*Job 1*
Reproduce the passage of the article on the Cuban American right wing starting with "Since then, this" and going on through "Pigs in 1961.".
*Job 2*
Carry on the article about the Cuban American right wing in Miami from its last sentence.

*Document excerpt*
Property, not children, is their concern

By Teresa Gutierrez

In the debate over the fate of six-year-old Elián González, it appears that the Cuban American right wing in Miami holds his future in their hands. It is therefore a good time to take a look at who they really are.

Many of the Cuban Americans now in Miami were the capitalist ruling class of pre-revolutionary Cuba. Prior to the 1959 Revolution, they willingly and greedily did the bidding of Wall Street and the Pentagon.

After the revolution, the mansions of the rich were expropriated and handed over to the Cuban masses for day care centers and schools. Despite their claims today of concern for Cuban children, what drives the Cuban right wing in the U.S. is their desire to take back those mansions and the wealth that the Cuban workers took over.

Since then, this grouping has dedicated all its resources and energy to undermining the Cuban Revolution. In cahoots with the CIA, they have carried out countless acts of sabotage, assassination attempts and terrorism.

Cuban lawyers submitted a lawsuit against the United States government in May 1999 demanding $181 billion for the deaths of 3,478 people and incapacitation of 2,099 people as a result of this terror campaign against their country.

And many of these cowardly acts were carried out by right-wing Cuban Americans.

Right-wing Cuban exiles, organized by the CIA, were used in the invasion at the Bay of Pigs in 1961.

According to Jane Franklin, author of several chronologies on U.S.-Cuban relations, these counter-revolutionaries met and plotted with other mercenaries to assassinate Cuban leader Fidel Castro as early as 1960. These attempts have never ceased in the 40-year history of the Cuban Revolution.

Seven people were indicted in San Juan, Puerto Rico, on Aug. 25, 1998. They were charged with the attempted assassination of Cuban President Fidel Castro while he was on an official visit to Venezuela in October 1997.

One of the seven, Jose Antonio Llama, was a member of the 28-person directorate of the Cuban American National Foundation--a right-wing Cuban organization based in Miami. Since its founding in 1981, CANF posed as a peaceful political group. But it has been a weapon of U.S. hostility against revolutionary Cuba.

Concern for children?

Alpha 66 has been one of the main groups orchestrating the heartless three-ring circus around Elián in Miami. And this paramilitary organization has been a principal organizer of terrorist acts.

*Input data*
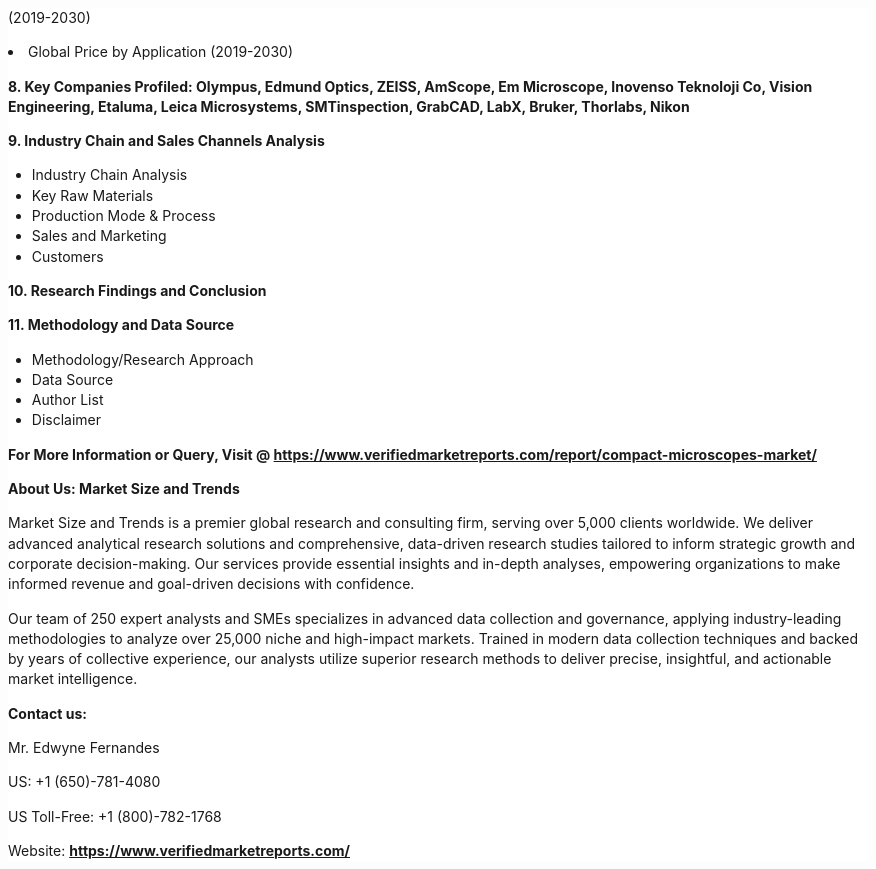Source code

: (2019-2030)</li><li>Global Price by Application (2019-2030)</li></ul><p><strong>8. Key Companies Profiled: Olympus, Edmund Optics, ZEISS, AmScope, Em Microscope, Inovenso Teknoloji Co, Vision Engineering, Etaluma, Leica Microsystems, SMTinspection, GrabCAD, LabX, Bruker, Thorlabs, Nikon</strong></p><p><strong>9. Industry Chain and Sales Channels Analysis</strong></p><ul><li>Industry Chain Analysis</li><li>Key Raw Materials</li><li>Production Mode &amp; Process</li><li>Sales and Marketing</li><li>Customers</li></ul><p><strong>10. Research Findings and Conclusion</strong></p><p><strong>11. Methodology and Data Source</strong></p><ul><li>Methodology/Research Approach</li><li>Data Source</li><li>Author List</li><li>Disclaimer</li></ul></p><p><strong>For More Information or Query, Visit @ <a href="https://www.verifiedmarketreports.com/report/compact-microscopes-market/">https://www.verifiedmarketreports.com/report/compact-microscopes-market/</a></strong></p><p><strong>About Us: Market Size and Trends</strong></p><p>Market Size and Trends is a premier global research and consulting firm, serving over 5,000 clients worldwide. We deliver advanced analytical research solutions and comprehensive, data-driven research studies tailored to inform strategic growth and corporate decision-making. Our services provide essential insights and in-depth analyses, empowering organizations to make informed revenue and goal-driven decisions with confidence.</p><p>Our team of 250 expert analysts and SMEs specializes in advanced data collection and governance, applying industry-leading methodologies to analyze over 25,000 niche and high-impact markets. Trained in modern data collection techniques and backed by years of collective experience, our analysts utilize superior research methods to deliver precise, insightful, and actionable market intelligence.</p><p><strong>Contact us:</strong></p><p>Mr. Edwyne Fernandes</p><p>US: +1 (650)-781-4080</p><p>US Toll-Free: +1 (800)-782-1768</p><p>Website: <strong><a href="https://www.verifiedmarketreports.com/">https://www.verifiedmarketreports.com/</a></strong></p>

*Final answer 1*
Since then, this grouping has dedicated all its resources and energy to undermining the Cuban Revolution. In cahoots with the CIA, they have carried out countless acts of sabotage, assassination attempts and terrorism.

Cuban lawyers submitted a lawsuit against the United States government in May 1999 demanding $181 billion for the deaths of 3,478 people and incapacitation of 2,099 people as a result of this terror campaign against their country.

And many of these cowardly acts were carried out by right-wing Cuban Americans.

Right-wing Cuban exiles, organized by the CIA, were used in the invasion at the Bay of Pigs in 1961.

*Final answer 2*
On Jan. 12, 1982, the New York Times wrote about paramilitary training at a remote desert camp in southern California. The commandos were a group of Cubans and Nicaraguans dedicated to the overthrow of their respective governments.

The camp was supposedly under close surveillance by government authorities. Alpha 66 operated the training site. At the time, Alpha 66 was described by the Times as "a 10-year-old Miami-based group that has claimed responsibility for widespread acts of sabotage in Cuba."

Imagine if this had been Chicano youth sympathetic to the Zapatista movement in Chiapas, Mexico. The camp would have been shut down immediately and the youth would be in jail today.

In November 1993, an Associated Press dispatch named Humberto Perez of Alpha 66 as threatening "to escalate its guerrilla war against Communist rule by harassing, robbing and even kidnapping tourists who visit Cuba."

Perez added that "foreigners and Cuban exiles who return as tourists will be singled out by members of Alpha 66 operating clandestinely in Cuba."

Alpha 66 has used other methods in an attempt to stifle opposition voices.

For example, on Feb. 25, 1994, Alpha 66 members disrupted a forum at Rutgers University Law School in Newark. The forum was organized to support a shipment of humanitarian aid and school supplies to Cuban children.

The event was first disrupted by a bomb scare and then by a group of Cuban exiles who heckled the crowd. The microphone was grabbed by several of their men, dressed in combat fatigues and berets. Other forums at William Paterson College and the Fort Lee Public Library were similarly disrupted.

So much for their concern for Cuban children.

Posada-Mas Canosa exposé

In July 1998, a two-part series in the New York Times exposed the ties between the CIA and right-wing Cuban terrorist Luis Posada Carriles, who is responsible for mass murder and sabotage against the Cuban people, and CANF.

Posada admits to engineering the 1997 hotel bombings in Havana that resulted in the death of an Italian tourist and millions of dollars in property damage. He was also convicted and jailed in Venezuela for the 1976 bombing of a Cuban airliner that killed 73 people--many of them teenage Cuban athletes.

Posada trained with Jorge Mas Canosa for the Bay of Pigs invasion. Mas, now deceased, was the leader of CANF. After the invasion was defeated, Posada and Mas joined the U.S. military.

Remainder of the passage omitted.